From 13b7c8858a24c1a7ee705b0100b458bb2586e70b Mon Sep 17 00:00:00 2001
From: Lars <Lars@stommer.de>
Date: Wed, 3 Dec 2025 18:40:06 +0100
Subject: [PATCH] app/core/graph_adapter.py aktualisiert

---
 app/core/graph_adapter.py | 226 +++++++++++++++++++++++++++++++-------
 1 file changed, 188 insertions(+), 38 deletions(-)

diff --git a/app/core/graph_adapter.py b/app/core/graph_adapter.py
index 0c39771..d324b96 100644
--- a/app/core/graph_adapter.py
+++ b/app/core/graph_adapter.py
@@ -1,90 +1,240 @@
+#!/usr/bin/env python3
+# -*- coding: utf-8 -*-
 """
 app/core/graph_adapter.py — Adjazenzaufbau & Subgraph-Expansion (WP-04)
 
 Zweck:
     Baut aus Qdrant-Edges (Collection: *_edges) einen leichten In-Memory-Graph
     und liefert Edge-basierte Kennzahlen (In-Degree, Out-Degree, edge_bonus).
+
 Kompatibilität:
-    Python 3.12+, qdrant-client 1.x
+    - Python 3.12+, qdrant-client 1.x
+    - Wird von app/core/retriever.py im Hybrid-Modus genutzt.
+    - Signaturen bleiben kompatibel zu den bestehenden Tests
+      (tests/test_retriever_edges.py patcht expand()).
+
 Version:
-    0.1.0  (Erstanlage)
-Stand:
-    2025-10-07
-Bezug:
-    - WP-04 Edge-Gewichtungen und Heuristiken
-    - app/core/qdrant_points.py (get_edges_for_sources)

Daten:
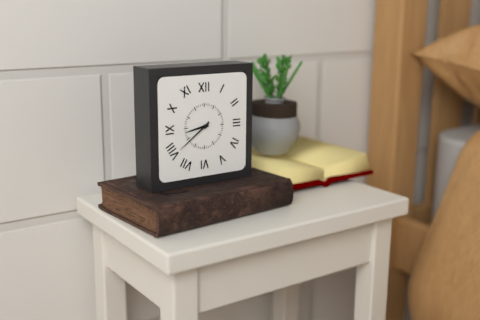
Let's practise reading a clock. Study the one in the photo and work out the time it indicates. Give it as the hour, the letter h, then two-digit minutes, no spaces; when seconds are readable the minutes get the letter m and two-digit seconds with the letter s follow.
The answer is 8h39
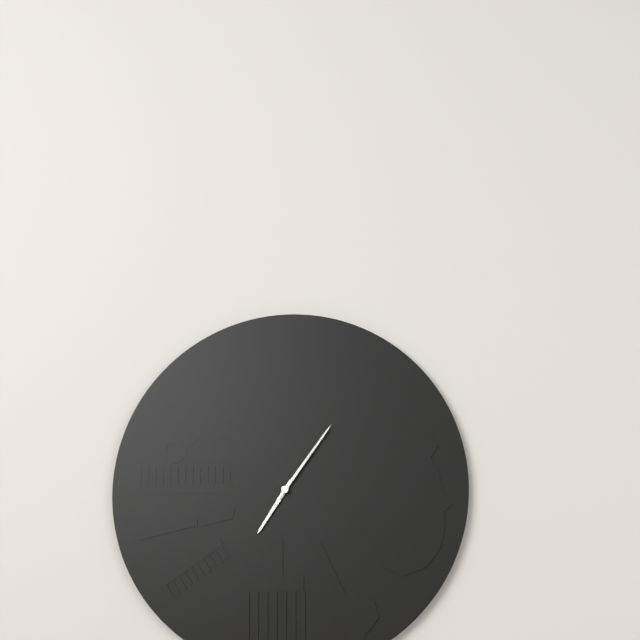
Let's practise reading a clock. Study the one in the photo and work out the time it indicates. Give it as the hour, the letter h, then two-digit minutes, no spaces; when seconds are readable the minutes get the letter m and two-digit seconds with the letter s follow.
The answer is 7h06
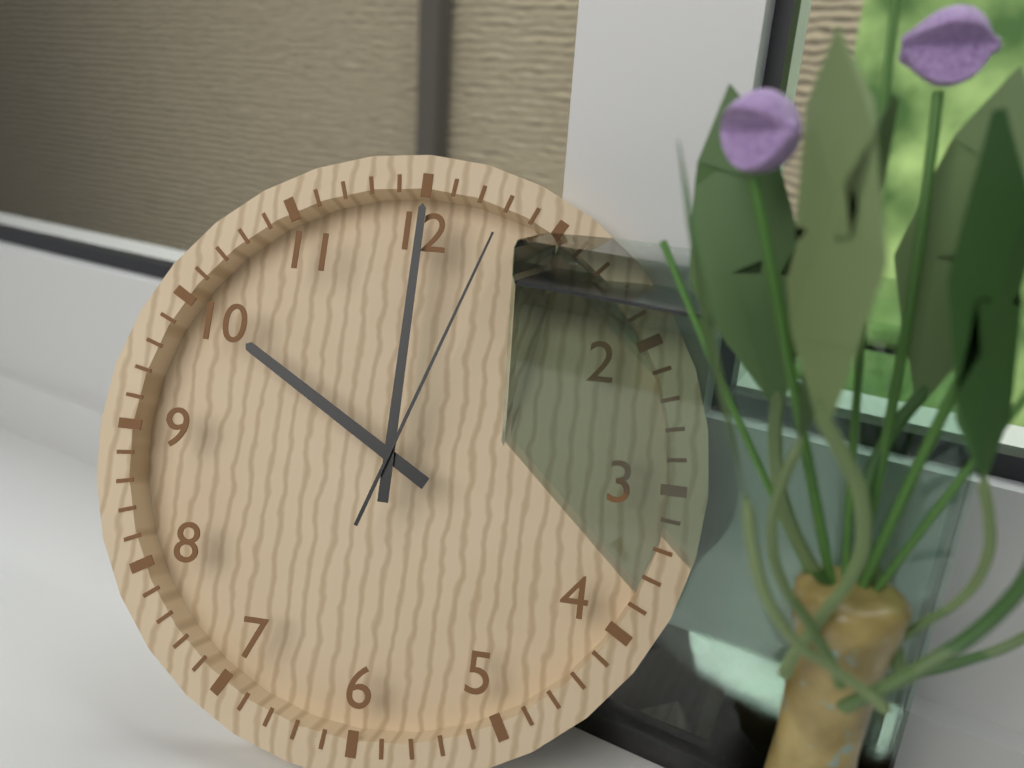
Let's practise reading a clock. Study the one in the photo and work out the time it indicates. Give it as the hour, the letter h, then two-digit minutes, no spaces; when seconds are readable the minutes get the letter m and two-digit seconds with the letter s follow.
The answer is 10h00m03s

Anweisung 1:
Beantworte zum Patch die folgenden Fragen:
(a) Wer ist als Absender angegeben?
(b) Wie viele Einfügungen und wie viele Löschungen werden gezählt?
(c) Welche Testdatei patcht laut Abschnitt „Kompatibilität“ die Funktion expand()?
Anweisung 2: Gib aus dem Patch alles von „app/core/graph_adapter.py — Adjazenzaufbau“ bis hinunter zu „im Hybrid-Modus genutzt.“ wortgetreu aus.
Stütze dich dabei ausschließlich auf den Patch.

Fertige Antwort 1:
(a) Lars (Lars@stommer.de)
(b) 188 Einfügungen und 38 Löschungen
(c) tests/test_retriever_edges.py

Fertige Antwort 2:
app/core/graph_adapter.py — Adjazenzaufbau & Subgraph-Expansion (WP-04)
 
 Zweck:
     Baut aus Qdrant-Edges (Collection: *_edges) einen leichten In-Memory-Graph
     und liefert Edge-basierte Kennzahlen (In-Degree, Out-Degree, edge_bonus).
+
 Kompatibilität:
-    Python 3.12+, qdrant-client 1.x
+    - Python 3.12+, qdrant-client 1.x
+    - Wird von app/core/retriever.py im Hybrid-Modus genutzt.